Dunedin City Council fined for road botch up
A High Court decision has slammed Dunedin City Council's (DCC) handling of a roading realignment in the city, ordering the cash -strapped authority to pay affected parties more than $185,000 in costs.
Justice Alan Mackenzie indicated in a written decision the legality of the stretch of State Highways 1 and 88 through the city remained in question because of the council's botch up.
The judge has ordered the southern council to pay plaintiffs, whose access to their land was affected by the project, $79,524 in costs, plus experts fees of $95,605.26, and other disbursements of $10,489.77. Collectively, the plaintiffs are Anzide Properties, Hall Brothers Transport, and Dunedin Crane Hire (2005) .
The decision culminates a two-year battle between the parties relating to the DCC's designation of land for proposed arterial purposes.
"[In] June 2010, the council decided to realign the route for the proposed arterial so it ran adjacent to the affected land and did not cross it," Justice Mackenzie said.
As the council sought consent for the project, the plaintiffs were identified as affected parties.

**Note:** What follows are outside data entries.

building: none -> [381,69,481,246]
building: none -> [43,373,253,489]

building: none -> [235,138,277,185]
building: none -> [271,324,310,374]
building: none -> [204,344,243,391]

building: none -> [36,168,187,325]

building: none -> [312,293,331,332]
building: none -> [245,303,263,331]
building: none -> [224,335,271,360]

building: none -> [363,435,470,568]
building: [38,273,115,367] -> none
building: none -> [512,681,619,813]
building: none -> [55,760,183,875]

But the council consequently decided to alter the designation in such a way that it would not need to acquire the affected land, the judge said.
"It did not notify any of the plaintiffs of its intention to make that change.It now accepts that it should have done so."

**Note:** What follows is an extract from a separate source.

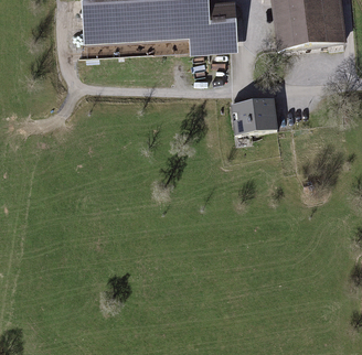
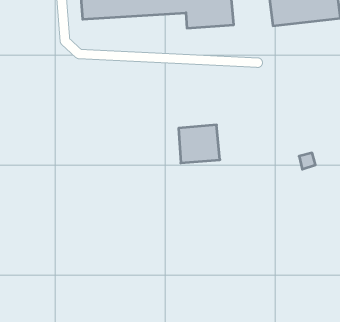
building: [234,98,276,137] -> [179,125,220,163]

Even though the route no longer crossed the affected land, access to it was affected by the new road. Safety concerns expressed by the plaintiffs were largely ignored.

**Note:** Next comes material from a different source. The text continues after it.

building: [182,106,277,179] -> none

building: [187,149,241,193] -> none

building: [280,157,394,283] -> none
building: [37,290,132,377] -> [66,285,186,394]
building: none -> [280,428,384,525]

The road was built, a new set of traffic lights installed, and it opened April 5, 2011. Court proceedings resulted and the council's original decision was set aside. A temporary access arrangement was subsequently put into place.
The traffic lights have remained idle for more than a year.
Justice Mackenzie indicated he was not in a position to make a decision on the future of the road. It's legal designation of the road was now uncertain.
Plaintiff representative Dunedin contractor Doug Hall declined to comment on the decision. Dunedin City Council representatives could not be reached for
Justice Mackenzie said the DCC's handling of the matter had caused further costly delays.
"Much of the expenditure incurred has been a necessary consequence of the council's attempts to achieve a different outcome from that which it agreed, despite the council having taken no formal steps to vary the consent orders.
"I consider that approach by the council has contributed significantly to the costs and has contributed unnecessarily to the time and expense of the proceedings...."
The council project was part of its realignment of the highways around the city's new Forsyth Barr Stadium, the costs awarded adding to millions of dollars of extra costs already stumped up by Dunedin ratepayers.